A few days ago I worked at spreading some more leaves around the vegetable gardens to use as a layer of mulch.
Any leaves that fall in our yard get run over by the lawn mower and mulched back into the yard. We don’t have a lot of trees dropping a lot of leaves, so I look to get leaves for other people. I have been known to stop and pick up leaves when people bag them and put them at the curb for garbage pick up.
Our neighbors have been collecting other peoples leaves for many years. They use the leaves in their vegetable garden and other places around the property for mulching. This year they have even had a two guys that have lawn service companies drop their leaves at the house instead of taking them to the dump. It is a win-win situation. The lawn service guy doesn’t have to pay to dump his load and my neighbors benefit from the extra leaves.
I have been able to benefit from this too.
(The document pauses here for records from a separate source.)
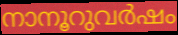
നാനൂറുവർഷം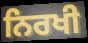
ਨਿਰਖੀ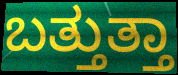
ಬತ್ತುತ್ತಾ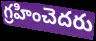
గ్రహించెదరు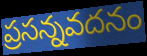
ప్రసన్నవదనంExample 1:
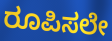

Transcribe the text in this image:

ರೂಪಿಸಲೇ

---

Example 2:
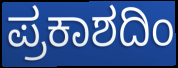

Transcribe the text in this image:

ಪ್ರಕಾಶದಿಂ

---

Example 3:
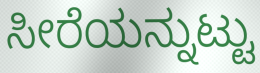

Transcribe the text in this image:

ಸೀರೆಯನ್ನುಟ್ಟು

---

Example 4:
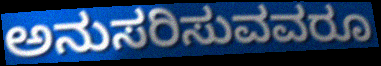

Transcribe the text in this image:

All the bagged leaves that I have picked up have already been used. When I tilled up a new garden section this winter I added leaves and tilled them all under into the ground so they could start breaking down and lightening the thick clay soil up before I planted things this spring. When my leave stash was gone I was able to go next door and pick up more leaves from my neighbors pile to use.
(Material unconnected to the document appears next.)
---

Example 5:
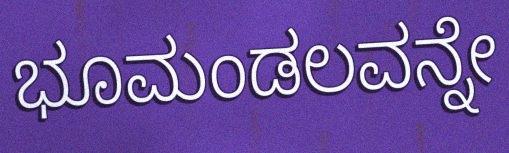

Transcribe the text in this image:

ಭೂಮಂಡಲವನ್ನೇ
I am mainly using them to cover the ground around the vegetables and between rows to help keep the moisture in. As I dig kitchen scrapes into the garden beds around the veggies (called trench composting), the leaves are getting worked into the soil with the kitchen scraps. Right now, the compost tumbler is working its magic. I am not adding any addition food scraps to it right now. So right now all the kitchen scraps go directly into the garden where they can break down while the veggies grow.
I start in one raised bed and add as much to that bed until I run out of space before I move onto another raised bed. I am careful not to disturb the plants root.
Behind my yard cart you can see some of my southern peas growing. I don’t know the correct name of this pea. It isn’t a purple hull, but some other southern growing pea. My neighbors brought it back from Florida a few years ago and they let some of the pea pods dry to use as seeds. I used some of the seeds and liked the peas that they produced, so this is my second season growing them. They freeze well and I have added them to many soups. In between the rows of peas I have put leaves. They crunch right now when I walk on them, but they will start to break down and work their way into the ground. At some point I will sprinkle a little manure over the top to weigh them down a bit. That helps keep them in place and not blow away if we get a lot of wind. I have a nice pile of horse manure that has been sitting for four months. It has broken down well and will work great.